Mars Express entered orbit at the end of 2003
A frozen sea and patterns of glacial activity on the planet may be a relic of this ancient belt of ice, says a top scientist.
The ice may have formed just before five million years ago due to a change in the tilt of Mars.
This change caused moisture from the poles to be deposited as snow at the equator.
The idea is based on work by a team of scientists led by astronomer Jacques Laskar of the Paris Observatory, France.
Laskar's team has shown that the tilt of Mars on its axis can vary between 15 degrees and 40 degrees, largely because of its lack of a significant moon. By contrast, the Earth varies little from its tilt of 23.5 degrees.
Groups of modellers in Paris, Oxford and at the Nasa Ames Research Center in the US have also modelled the climatic effects of these changes in obliquity.
They found that when Mars' tilt changed to an obliquity of about 35 degrees around five million years ago, moisture trapped at the North and South Poles may have been re-deposited in equatorial regions as snow.
It is also possible that water trapped in the Martian tropics since ancient Noachian times was mobilised around five million years ago.
These Martian craters show signs of glacial flow
Eventually, the poles may have got smaller and a thick belt of ice formed around the tropics.
Now, Dr Bernard Foing, the European Space Agency's (Esa) chief scientist, said Mars Express could have found multiple lines of evidence for this, including a pattern of glacial activity in the so-called tropics.
"When we look at some of the Mars Express data we find evidence of glacial deposits or even flows on the flanks of some of the equatorial mountains and volcanoes," Dr Foing told the BBC News website.
He added it was possible the ice could have got as thick as several hundred metres at high altitudes.
Evidence for recent and recurring glacial activity at tropical and mid-latitude regions on Mars has also been found by James Head of Brown University, US.

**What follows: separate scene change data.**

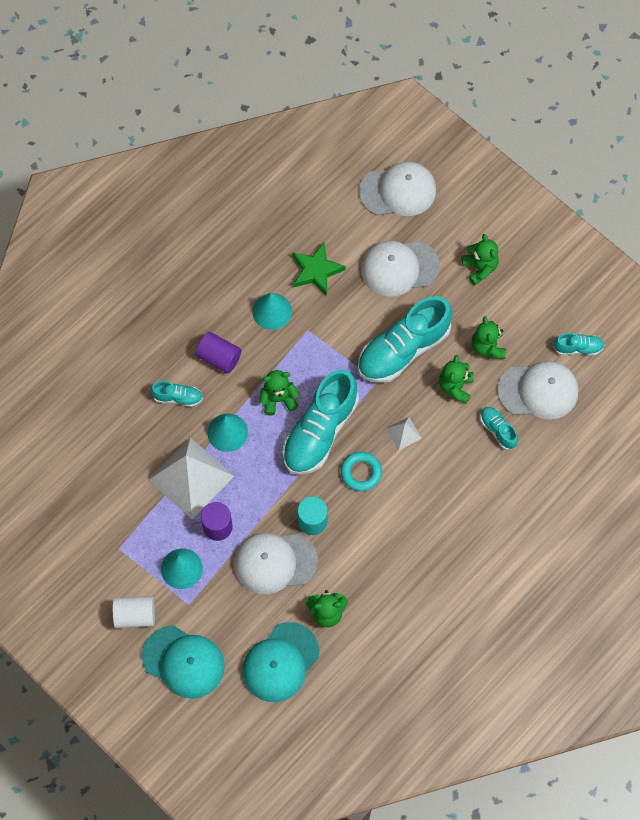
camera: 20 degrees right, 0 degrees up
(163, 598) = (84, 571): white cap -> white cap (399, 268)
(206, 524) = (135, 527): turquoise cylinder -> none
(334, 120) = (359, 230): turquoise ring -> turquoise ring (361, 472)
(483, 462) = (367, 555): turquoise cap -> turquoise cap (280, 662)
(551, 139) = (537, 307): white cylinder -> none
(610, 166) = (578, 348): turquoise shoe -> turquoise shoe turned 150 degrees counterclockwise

Another line of evidence from Mars Express is the possible discovery of a frozen sea in the Elysium region, near the Martian equator. The finding was announced by Dr John Murray of the Open University in Milton Keynes and colleagues earlier this year.
The sea, which would have been about the size of the North Sea and about 45m deep, froze as pack ice and was covered over as a layer of dust, the researchers said.
Intriguingly, the best estimate of its date comes out at about five million years, exactly when the icy belt may have existed around the tropics.
"This could be a future site for exploration, to search for possible life on Mars," said Dr Foing.
Details were announced at the American Astronomical Society's Division of Planetary Sciences meeting in Cambridge, UK.